No problems with Anonymous comments, I respect your laziness :-)

By Blogger Deepak, at 7.2.05  

You might have had a somewhat disappointing journey, but you've managed to make a fine story out of it. Well done.

By Blogger Deirdre, at 9.2.05  

Thanks Deirdre! This was the only part of the two day journey that left me a little upset. The remaining part (and I hope I can write about it soon) more than made up for it and left me elated!

By Blogger Deepak, at 9.2.05  

Well, thank goodness for that! A completely depressing holiday would be... well... completely depressing. Lovely photos, as always.

By Blogger Deirdre, at 10.2.05  


Cool Description. I visited the same area circa 1992 on an excursion.

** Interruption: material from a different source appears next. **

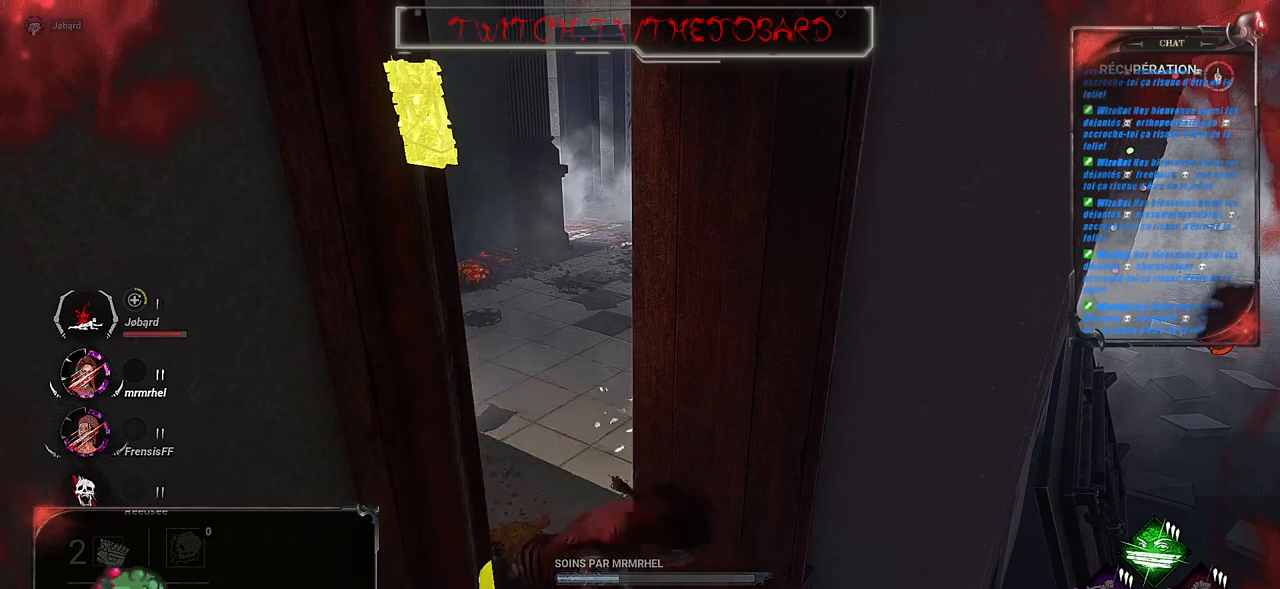
{"keys": [], "mouse": ["left"], "events": []}
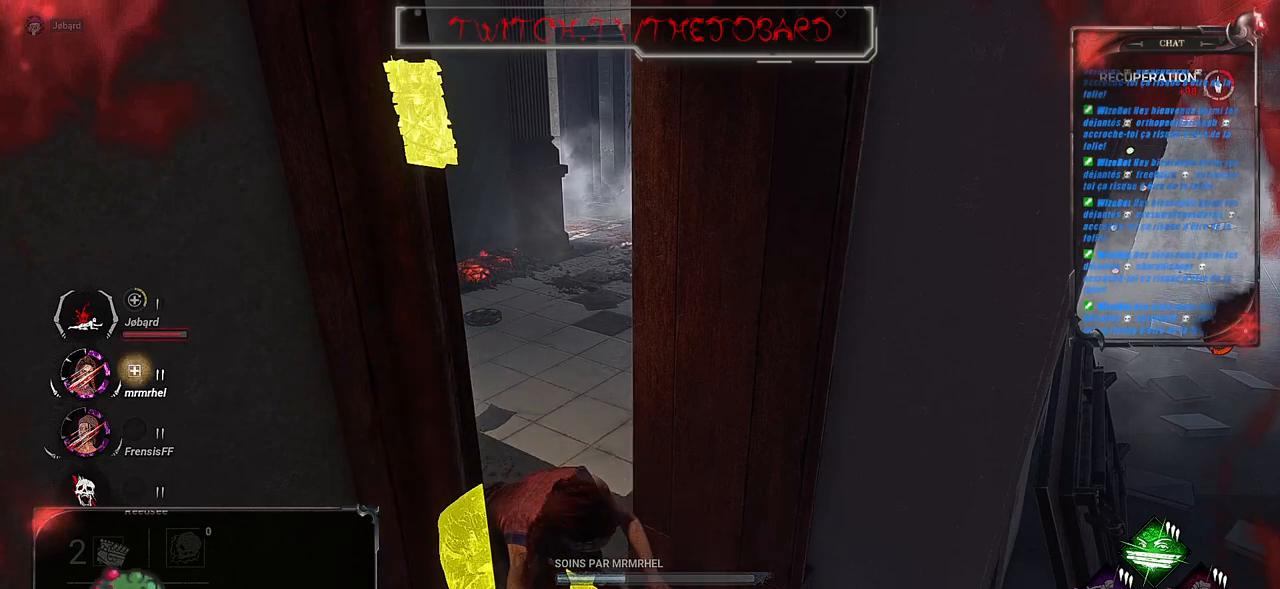
{"keys": [], "mouse": ["left"], "events": []}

The temple folks wouldnt let anyone with their shirt on, for that matter no upper garments. I refused to take off mine and said I would get a "darshan" with my shirt on and took a stroll along the river while my compatriots went inside devoutly by accepting the restriction.

Not very pleasant trip for me but Jog Falls nearby more than compensated for it.

Nice Blog! Stumbled through Geebaby's blog

By Blogger Paddy, at 12.2.05  

Hey Deepak,
Remember me this seems to be a small world, infact i got your blog from one of my friends Blog site(Rajiv). Am still to develop my Hampi Trip photographs. Post yours as soon as possible you write real good..

By Anonymous samarth, at 16.2.05  

Thanks for dropping by Paddy!

Hey Samarth! Yes I remember you well - you were the only photography enthusiast I came acorss :). I'll start post the pics soon - in a week or so.